* **RECORD SET**:
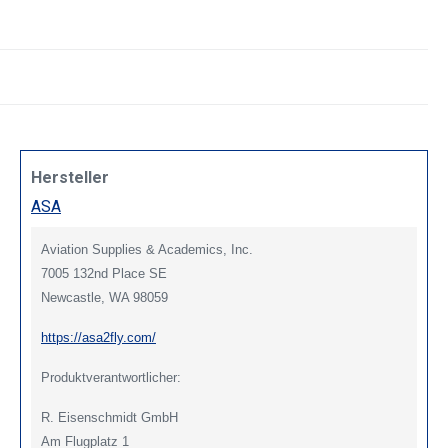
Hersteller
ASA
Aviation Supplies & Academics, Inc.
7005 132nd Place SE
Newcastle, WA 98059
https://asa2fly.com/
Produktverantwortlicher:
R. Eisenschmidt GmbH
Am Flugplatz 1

---

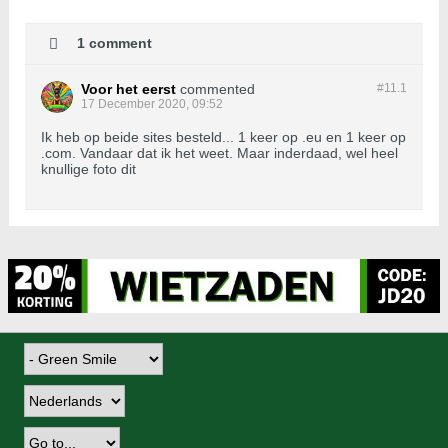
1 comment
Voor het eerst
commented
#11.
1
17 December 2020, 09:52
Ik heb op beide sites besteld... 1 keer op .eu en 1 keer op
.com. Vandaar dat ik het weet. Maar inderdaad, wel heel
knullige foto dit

* * *

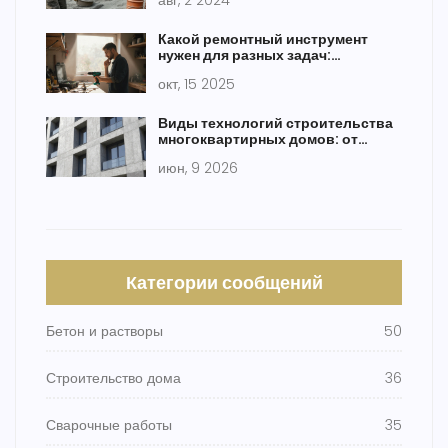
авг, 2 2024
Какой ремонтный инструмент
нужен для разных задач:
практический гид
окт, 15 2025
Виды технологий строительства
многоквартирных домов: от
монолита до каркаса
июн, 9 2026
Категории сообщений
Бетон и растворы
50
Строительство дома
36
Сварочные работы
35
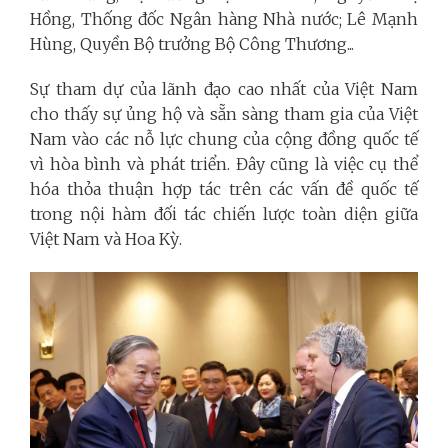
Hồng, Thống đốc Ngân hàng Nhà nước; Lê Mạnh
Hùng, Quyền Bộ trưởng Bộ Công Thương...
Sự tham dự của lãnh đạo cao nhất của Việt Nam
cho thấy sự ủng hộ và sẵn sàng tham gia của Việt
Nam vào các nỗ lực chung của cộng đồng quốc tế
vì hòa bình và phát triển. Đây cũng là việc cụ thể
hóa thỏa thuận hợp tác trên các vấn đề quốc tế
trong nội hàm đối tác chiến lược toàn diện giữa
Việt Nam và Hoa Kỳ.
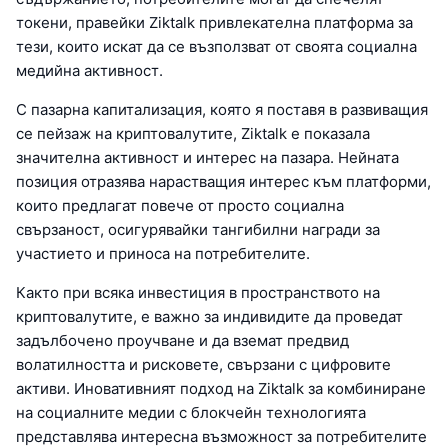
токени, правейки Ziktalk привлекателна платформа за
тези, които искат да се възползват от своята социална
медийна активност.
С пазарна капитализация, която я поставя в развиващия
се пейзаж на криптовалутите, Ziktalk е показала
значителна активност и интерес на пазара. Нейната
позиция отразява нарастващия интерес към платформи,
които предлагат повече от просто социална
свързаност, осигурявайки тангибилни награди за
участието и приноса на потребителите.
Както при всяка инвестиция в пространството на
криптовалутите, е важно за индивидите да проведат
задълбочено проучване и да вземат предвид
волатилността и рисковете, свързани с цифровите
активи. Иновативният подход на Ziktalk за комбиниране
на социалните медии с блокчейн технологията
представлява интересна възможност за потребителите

* **YOUR ASSIGNMENT**: Please repeat the lines of the entries above, starting at the line that contains "токени, правейки Ziktalk" and ending after the line that contains "представлява интересна възможност".

* **ANSWER TO THE PROBLEM**:
токени, правейки Ziktalk привлекателна платформа за
тези, които искат да се възползват от своята социална
медийна активност.
С пазарна капитализация, която я поставя в развиващия
се пейзаж на криптовалутите, Ziktalk е показала
значителна активност и интерес на пазара. Нейната
позиция отразява нарастващия интерес към платформи,
които предлагат повече от просто социална
свързаност, осигурявайки тангибилни награди за
участието и приноса на потребителите.
Както при всяка инвестиция в пространството на
криптовалутите, е важно за индивидите да проведат
задълбочено проучване и да вземат предвид
волатилността и рисковете, свързани с цифровите
активи. Иновативният подход на Ziktalk за комбиниране
на социалните медии с блокчейн технологията
представлява интересна възможност за потребителите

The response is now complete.